וּלְמַאן דְּאָמַר אֵין הֶפְשֵׁט וְנִתּוּחַ בְּרֹאשׁ הַמִּזְבֵּחַ, מַאי אִיכָּא לְמֵימַר? הָכָא בְּמַאי עָסְקִינַן – כְּגוֹן שֶׁהָיְתָה לוֹ שְׁעַת הַכּוֹשֶׁר וְנִפְסְלָה; וְרַבִּי אֶלְעָזָר בְּרַבִּי שִׁמְעוֹן הִיא, דְּאָמַר: כֵּיוָן שֶׁנִּזְרַק הַדָּם וְהוּרְצָה בָּשָׂר שָׁעָה אַחַת – יַפְשִׁיטֶנָּה, וְעוֹרָהּ לַכֹּהֲנִים.

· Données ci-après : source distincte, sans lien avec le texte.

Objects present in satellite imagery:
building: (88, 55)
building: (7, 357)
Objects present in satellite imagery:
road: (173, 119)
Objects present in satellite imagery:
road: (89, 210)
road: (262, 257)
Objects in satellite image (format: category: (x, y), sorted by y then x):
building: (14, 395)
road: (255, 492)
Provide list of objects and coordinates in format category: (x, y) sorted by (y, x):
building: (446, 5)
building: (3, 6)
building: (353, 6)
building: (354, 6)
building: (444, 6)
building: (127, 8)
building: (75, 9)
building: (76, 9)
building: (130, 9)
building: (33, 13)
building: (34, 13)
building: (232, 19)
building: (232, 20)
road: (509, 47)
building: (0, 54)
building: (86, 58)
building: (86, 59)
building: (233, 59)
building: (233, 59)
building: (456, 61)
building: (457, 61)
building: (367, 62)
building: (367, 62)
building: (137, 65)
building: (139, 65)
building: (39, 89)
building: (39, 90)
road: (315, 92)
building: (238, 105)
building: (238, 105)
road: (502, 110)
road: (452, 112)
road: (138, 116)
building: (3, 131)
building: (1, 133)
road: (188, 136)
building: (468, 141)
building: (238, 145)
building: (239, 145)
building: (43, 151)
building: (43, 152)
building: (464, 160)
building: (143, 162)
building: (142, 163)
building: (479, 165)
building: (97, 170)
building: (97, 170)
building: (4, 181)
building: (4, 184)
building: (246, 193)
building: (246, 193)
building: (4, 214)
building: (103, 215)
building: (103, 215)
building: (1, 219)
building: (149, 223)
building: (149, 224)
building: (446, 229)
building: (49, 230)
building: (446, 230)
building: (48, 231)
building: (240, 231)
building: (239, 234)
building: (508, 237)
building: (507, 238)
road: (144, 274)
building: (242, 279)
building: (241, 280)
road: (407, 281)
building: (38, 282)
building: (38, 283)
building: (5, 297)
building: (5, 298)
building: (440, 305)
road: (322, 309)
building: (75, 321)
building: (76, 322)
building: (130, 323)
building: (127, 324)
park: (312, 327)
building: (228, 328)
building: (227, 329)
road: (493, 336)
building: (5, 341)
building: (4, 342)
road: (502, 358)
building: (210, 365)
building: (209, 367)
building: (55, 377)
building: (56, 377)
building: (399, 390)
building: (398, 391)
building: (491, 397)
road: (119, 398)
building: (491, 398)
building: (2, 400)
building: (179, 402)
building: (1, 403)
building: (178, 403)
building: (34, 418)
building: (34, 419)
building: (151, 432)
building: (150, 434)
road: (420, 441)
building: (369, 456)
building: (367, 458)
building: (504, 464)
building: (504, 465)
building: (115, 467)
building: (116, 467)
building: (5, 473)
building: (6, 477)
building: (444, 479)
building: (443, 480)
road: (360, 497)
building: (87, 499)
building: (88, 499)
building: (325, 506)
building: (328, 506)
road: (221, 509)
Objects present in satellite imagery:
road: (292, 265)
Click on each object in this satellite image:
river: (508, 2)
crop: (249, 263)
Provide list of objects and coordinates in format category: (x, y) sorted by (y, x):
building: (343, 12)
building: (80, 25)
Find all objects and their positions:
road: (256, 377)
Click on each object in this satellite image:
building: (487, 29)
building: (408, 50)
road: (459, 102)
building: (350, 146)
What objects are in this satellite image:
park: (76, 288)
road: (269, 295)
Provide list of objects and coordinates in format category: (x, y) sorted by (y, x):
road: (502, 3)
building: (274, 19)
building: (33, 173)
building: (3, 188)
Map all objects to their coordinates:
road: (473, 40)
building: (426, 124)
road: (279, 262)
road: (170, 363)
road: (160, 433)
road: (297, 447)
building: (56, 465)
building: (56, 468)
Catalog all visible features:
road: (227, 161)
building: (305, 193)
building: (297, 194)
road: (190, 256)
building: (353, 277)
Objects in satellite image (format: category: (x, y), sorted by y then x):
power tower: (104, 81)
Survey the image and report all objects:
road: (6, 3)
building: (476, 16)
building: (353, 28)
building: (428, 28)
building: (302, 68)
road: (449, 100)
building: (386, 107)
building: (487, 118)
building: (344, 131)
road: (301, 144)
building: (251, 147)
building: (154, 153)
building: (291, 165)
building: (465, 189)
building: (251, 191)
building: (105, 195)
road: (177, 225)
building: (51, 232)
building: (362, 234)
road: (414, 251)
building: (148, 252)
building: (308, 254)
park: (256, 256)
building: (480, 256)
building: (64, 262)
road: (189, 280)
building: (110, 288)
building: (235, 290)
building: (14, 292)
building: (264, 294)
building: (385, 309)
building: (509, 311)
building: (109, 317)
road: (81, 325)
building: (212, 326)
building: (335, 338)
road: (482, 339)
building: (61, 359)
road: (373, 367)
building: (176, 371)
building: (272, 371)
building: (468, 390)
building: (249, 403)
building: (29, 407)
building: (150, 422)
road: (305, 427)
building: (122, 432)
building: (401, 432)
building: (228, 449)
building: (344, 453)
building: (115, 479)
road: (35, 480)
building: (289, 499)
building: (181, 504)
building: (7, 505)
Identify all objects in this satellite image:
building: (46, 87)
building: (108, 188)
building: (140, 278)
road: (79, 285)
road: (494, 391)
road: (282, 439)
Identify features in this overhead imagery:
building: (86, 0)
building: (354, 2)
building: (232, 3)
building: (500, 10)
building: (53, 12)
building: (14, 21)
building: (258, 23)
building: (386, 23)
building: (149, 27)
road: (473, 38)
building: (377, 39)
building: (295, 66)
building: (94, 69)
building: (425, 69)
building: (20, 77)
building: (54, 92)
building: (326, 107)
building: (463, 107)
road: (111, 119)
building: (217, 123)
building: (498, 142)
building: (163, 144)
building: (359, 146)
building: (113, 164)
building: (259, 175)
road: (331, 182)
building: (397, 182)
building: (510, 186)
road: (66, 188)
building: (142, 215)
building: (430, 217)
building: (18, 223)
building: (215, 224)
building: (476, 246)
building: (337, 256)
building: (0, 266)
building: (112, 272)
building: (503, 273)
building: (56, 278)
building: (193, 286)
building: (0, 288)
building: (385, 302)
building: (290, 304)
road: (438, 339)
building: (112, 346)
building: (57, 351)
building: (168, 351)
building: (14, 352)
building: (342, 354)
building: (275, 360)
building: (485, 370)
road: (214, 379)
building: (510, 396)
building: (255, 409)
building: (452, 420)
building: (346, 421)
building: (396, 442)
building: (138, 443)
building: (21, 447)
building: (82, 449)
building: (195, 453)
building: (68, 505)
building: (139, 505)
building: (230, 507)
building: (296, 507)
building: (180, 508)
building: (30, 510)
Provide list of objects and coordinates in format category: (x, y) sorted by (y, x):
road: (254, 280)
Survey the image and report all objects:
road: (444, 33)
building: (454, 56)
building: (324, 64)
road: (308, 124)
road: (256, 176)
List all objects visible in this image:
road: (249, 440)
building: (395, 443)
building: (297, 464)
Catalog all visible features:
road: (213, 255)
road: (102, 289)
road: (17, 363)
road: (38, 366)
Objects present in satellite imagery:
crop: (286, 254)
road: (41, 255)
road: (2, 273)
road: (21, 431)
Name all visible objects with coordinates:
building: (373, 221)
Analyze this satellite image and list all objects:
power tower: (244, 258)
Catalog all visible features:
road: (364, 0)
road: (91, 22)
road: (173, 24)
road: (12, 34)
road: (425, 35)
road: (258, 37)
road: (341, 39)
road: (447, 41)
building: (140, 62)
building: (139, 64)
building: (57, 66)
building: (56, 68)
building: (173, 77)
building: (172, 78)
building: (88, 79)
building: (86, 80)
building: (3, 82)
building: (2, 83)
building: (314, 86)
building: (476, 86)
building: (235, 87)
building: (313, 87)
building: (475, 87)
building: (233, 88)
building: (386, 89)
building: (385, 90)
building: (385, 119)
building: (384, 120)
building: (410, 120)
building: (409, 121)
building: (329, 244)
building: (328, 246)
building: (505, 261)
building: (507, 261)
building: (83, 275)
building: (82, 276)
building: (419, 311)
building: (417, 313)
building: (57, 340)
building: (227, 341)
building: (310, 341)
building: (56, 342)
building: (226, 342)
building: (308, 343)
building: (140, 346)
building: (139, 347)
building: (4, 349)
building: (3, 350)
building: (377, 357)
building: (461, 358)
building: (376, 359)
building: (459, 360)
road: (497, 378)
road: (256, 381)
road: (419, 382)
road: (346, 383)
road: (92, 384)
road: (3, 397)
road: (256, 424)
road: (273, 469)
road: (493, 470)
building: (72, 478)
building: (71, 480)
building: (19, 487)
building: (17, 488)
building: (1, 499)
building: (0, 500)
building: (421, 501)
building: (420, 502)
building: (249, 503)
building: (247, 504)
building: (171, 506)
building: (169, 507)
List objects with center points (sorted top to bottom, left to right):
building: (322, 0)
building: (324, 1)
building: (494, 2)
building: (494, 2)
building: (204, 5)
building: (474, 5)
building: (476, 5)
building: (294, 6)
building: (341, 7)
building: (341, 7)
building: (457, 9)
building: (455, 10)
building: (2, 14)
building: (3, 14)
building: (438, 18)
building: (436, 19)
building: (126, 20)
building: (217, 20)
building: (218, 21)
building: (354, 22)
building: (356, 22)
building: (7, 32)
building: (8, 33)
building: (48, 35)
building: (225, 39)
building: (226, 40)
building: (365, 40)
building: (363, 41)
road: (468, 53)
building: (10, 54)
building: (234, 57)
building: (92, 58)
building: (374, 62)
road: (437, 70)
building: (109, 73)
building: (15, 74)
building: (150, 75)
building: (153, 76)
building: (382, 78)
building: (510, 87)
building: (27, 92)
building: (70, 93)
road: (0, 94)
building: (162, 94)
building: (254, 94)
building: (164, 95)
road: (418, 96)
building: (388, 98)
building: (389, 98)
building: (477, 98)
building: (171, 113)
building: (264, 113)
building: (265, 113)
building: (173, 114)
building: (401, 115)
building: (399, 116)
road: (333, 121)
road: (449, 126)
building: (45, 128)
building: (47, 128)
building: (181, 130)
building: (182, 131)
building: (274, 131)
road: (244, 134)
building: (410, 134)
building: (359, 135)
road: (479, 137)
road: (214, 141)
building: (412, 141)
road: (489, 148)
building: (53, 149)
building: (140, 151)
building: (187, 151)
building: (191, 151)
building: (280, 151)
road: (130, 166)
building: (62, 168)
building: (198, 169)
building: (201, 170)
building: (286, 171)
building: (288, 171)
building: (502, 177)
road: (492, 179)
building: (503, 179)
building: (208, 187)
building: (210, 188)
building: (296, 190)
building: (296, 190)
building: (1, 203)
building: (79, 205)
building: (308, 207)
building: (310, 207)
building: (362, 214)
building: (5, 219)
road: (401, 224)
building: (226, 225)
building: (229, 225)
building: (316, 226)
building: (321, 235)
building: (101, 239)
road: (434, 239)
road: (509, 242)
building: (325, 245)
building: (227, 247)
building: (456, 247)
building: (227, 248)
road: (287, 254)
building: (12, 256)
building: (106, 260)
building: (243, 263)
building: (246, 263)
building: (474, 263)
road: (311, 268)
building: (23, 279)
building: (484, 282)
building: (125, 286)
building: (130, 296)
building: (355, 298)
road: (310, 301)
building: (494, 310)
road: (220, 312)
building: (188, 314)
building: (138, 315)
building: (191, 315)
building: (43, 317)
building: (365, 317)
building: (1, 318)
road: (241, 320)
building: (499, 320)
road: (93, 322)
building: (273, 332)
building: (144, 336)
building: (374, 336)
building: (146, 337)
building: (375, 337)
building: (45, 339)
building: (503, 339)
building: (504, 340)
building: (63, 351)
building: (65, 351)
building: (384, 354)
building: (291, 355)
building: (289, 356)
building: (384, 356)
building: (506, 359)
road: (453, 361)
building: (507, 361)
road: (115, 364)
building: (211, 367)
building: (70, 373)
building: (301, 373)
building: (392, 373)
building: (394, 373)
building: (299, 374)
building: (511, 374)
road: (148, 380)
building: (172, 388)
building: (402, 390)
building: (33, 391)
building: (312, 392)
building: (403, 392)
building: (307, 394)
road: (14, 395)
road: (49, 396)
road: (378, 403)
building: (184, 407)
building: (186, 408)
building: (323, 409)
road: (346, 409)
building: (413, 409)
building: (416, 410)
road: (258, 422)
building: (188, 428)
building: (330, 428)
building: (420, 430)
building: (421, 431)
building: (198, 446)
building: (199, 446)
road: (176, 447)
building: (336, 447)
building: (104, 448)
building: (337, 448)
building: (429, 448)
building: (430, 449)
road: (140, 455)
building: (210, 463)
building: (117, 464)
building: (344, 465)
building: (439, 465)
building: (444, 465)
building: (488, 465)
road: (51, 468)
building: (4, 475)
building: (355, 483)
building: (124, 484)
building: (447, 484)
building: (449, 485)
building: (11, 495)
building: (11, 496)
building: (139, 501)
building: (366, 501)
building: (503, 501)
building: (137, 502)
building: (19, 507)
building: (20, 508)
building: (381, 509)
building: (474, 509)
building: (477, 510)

La Guemara demande : Mais selon celui qui dit qu’il n’y a ni dépouillement ni découpe au sommet de l’autel, que peut-on dire ? La Guemara répond : Selon cette opinion, de quoi s’agit-il ici ? Il s’agit d’un cas l’animal qui est monté alors qu’il était encore vivant a eu un moment d’aptitude, durant lequel il a été abattu sur l’autel et son sang a été présenté, et par la suite il est devenu disqualifié. Et la dernière clause de la michna est conforme à l’opinion de Rabbi Elazar, fils de Rabbi Shimon, qui dit : Puisque le sang a été aspergé, réalisant ainsi l’acceptation de la chair de l’offrande pendant un instant, même si l’offrande est ensuite devenue disqualifiée, il la dépouillera et sa peau est donnée aux prêtres, et sa chair est brûlée.
וְאֶלָּא דְּקָתָנֵי: כֵּיצַד עוֹשֶׂה – מוֹרִיד אֶת הַקְּרָבַיִם לְמַטָּה וּמַדִּיחָן; לְמָה לִי?
La Guemara demande : Mais si la michna fait référence à une offrande devenue impropre, alors, au sujet de ce qui est enseigné dans une baraita concernant la michna : Que doit-il faire d’une telle offrande ? Il descend les entrailles de l’autel, les plaçant en dessous de celui-ci, puis les rince, pourquoi ai-je besoin de faire cela ? Puisque les entrailles d’une offrande impropre ne peuvent pas être remises sur l’autel une fois qu’elles en ont été retirées, pourquoi faudrait-il les retirer de l’autel ?
הֵיכִי נַעֲבֵיד? נַקְרְבִינְהוּ בְּפִרְתַּיְיהוּ?! ״הַקְרִיבֵהוּ נָא לְפֶחָתֶךָ הֲיִרְצְךָ אוֹ הֲיִשָּׂא פָנֶיךָ״!
La Guemara répond : Plutôt, que devons-nous faire ? Devons-nous les offrir avec leur fumier ? Le verset ne dit-il pas : « Présente-le donc à ton gouverneur ; sera-t-il satisfait de toi ? Ou t’accueillera-t-il favorablement ? » (Malachie 1:8), et n’est-il pas déduit de ce verset que les éléments considérés comme répugnants par les gens ne conviennent pas pour être utilisés comme offrande au Très-Haut ?
אֲנַן הָכִי קָאָמְרִינַן: מַדִּיחָן לְמָה לִי? דְּאִי מִיתְרְמֵי כֹּהֵן אַחֲרִינָא וְלָא יָדַע – נַסְּקִינְהוּ.
La Guemara précise : Voici ce que nous disons : Puisqu’on retire du dessus de l’autel les entrailles d’une offrande disqualifiée et qu’on ne peut pas les y remettre, pourquoi devrais-je les rincer ? La Guemara répond : La crainte est qu’un autre prêtre tombe par hasard sur ces entrailles et ne sache pas qu’elles sont disqualifiées pour l’autel, et les offre sur l’autel avec leurs excréments.